Ozon exploite les puissances du faux

Il était prévisible que François Ozon se réapproprie un film à la fois culte et kitsch, en allant plus loin dans l’impudeur. Ce faisant, il parvient à briser la rigidité de la forme théâtrale du film de Fassbinder, qui tenait à l’unité de lieu, mais aussi à la composition en tableaux et au style très écrit. Le dispositif, le texte et même la bande-son sont presque identiques, donnant ainsi l’occasion d’entendre à nouveau le très beau dialogue entre Sidonie et Petra, dans lequel il est question de l’idée d’amour et de conjugalité qui causera la perte de la protagoniste. Cependant, au lieu de recourir aux artifices théâtraux, Ozon exploite les puissances du faux à partir du registre comique. On peut considérer que la profondeur de l’œuvre de Fassbinder est sacrifiée sur l’autel du pastiche. Ou bien constater que ladite profondeur ne consiste pas tant en une exploration psychologique qu’en un portrait écœurant d’une bourgeoisie malade. La caricature ne vaut pas trahison dans la mesure où elle permet de rendre plus claire encore la pulsion possessive qui anime Peter/Petra.
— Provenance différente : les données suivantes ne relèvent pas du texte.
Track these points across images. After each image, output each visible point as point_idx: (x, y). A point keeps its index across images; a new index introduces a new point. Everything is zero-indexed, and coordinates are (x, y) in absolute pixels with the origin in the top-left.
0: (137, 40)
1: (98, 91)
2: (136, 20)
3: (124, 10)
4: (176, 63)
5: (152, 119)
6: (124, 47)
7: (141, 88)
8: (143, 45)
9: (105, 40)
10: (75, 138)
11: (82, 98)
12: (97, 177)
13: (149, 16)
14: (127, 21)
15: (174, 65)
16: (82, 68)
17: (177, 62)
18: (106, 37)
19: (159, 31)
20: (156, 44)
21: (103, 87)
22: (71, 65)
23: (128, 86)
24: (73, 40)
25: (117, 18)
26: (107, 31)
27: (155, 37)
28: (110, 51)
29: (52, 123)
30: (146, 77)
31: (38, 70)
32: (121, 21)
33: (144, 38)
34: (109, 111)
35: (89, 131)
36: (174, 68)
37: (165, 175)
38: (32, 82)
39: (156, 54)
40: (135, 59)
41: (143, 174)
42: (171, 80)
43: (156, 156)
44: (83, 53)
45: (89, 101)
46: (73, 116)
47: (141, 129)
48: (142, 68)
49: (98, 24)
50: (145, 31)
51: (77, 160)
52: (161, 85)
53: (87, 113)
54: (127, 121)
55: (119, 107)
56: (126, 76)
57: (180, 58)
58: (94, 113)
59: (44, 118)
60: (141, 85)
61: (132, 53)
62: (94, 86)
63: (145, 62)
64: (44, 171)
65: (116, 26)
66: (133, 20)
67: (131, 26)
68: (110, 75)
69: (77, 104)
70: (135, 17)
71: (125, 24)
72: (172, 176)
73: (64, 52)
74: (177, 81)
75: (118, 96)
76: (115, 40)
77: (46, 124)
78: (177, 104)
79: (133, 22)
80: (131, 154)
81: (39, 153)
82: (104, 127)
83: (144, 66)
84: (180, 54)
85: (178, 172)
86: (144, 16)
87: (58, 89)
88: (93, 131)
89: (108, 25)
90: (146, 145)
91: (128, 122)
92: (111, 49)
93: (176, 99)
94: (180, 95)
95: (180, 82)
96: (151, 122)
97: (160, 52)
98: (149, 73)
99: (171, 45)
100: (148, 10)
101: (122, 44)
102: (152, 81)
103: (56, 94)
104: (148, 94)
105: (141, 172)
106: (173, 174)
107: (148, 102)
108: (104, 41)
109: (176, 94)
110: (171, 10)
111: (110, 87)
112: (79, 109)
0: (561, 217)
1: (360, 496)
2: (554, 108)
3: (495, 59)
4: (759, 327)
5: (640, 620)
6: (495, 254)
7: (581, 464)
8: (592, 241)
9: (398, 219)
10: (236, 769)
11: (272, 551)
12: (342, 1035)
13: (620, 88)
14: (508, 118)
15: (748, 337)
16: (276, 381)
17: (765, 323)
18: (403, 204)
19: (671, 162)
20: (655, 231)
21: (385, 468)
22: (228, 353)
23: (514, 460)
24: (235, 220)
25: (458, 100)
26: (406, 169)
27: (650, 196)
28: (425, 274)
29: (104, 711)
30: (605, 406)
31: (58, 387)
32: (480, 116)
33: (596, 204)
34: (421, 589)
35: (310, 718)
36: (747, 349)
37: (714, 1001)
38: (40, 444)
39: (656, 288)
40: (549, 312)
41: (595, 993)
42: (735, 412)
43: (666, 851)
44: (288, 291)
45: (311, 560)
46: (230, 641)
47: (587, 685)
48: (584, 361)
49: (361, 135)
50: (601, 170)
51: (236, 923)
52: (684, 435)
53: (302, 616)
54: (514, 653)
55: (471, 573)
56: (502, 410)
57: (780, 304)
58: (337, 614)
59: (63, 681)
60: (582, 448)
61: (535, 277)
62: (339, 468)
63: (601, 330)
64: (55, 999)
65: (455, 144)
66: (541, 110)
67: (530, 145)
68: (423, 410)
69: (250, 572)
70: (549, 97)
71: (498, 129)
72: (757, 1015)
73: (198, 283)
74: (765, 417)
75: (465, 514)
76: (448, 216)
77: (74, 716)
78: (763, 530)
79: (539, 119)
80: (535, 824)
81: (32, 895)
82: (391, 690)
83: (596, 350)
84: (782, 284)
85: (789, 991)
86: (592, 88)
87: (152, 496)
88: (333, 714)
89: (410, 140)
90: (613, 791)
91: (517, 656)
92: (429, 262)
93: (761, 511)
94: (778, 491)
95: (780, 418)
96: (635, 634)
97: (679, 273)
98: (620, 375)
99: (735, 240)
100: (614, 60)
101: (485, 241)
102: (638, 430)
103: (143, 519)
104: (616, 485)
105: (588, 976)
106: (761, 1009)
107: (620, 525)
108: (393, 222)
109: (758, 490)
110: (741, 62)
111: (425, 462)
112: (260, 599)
Il s’agit d’une pulsion réifiante, une pulsion de collectionneur, aussi esthétique que pathétique : elle remplit le vide sidéral d’une existence morne. C’est peut-être moins la logique mortifère d’un désir qui intéresse Ozon que la dissection méthodique des fantasmes d’une certaine classe sociale à laquelle appartiennent aussi bien Sidonie que Peter et sa mère.

Aussi troublant que son modèle, Peter von Kant se déguste comme une madeleine cinéphile. Un film n’en chasse pas un autre pour autant. Ozon réalise ainsi son rêve de fusion amoureuse et nous invite à prolonger indéfiniment la songerie.

  • Peter von Kant, un film de François Ozon avec Denis Ménochet, Isabelle Adjani et Khalil Ben Gharbia. En salles depuis le 6 juillet 2022.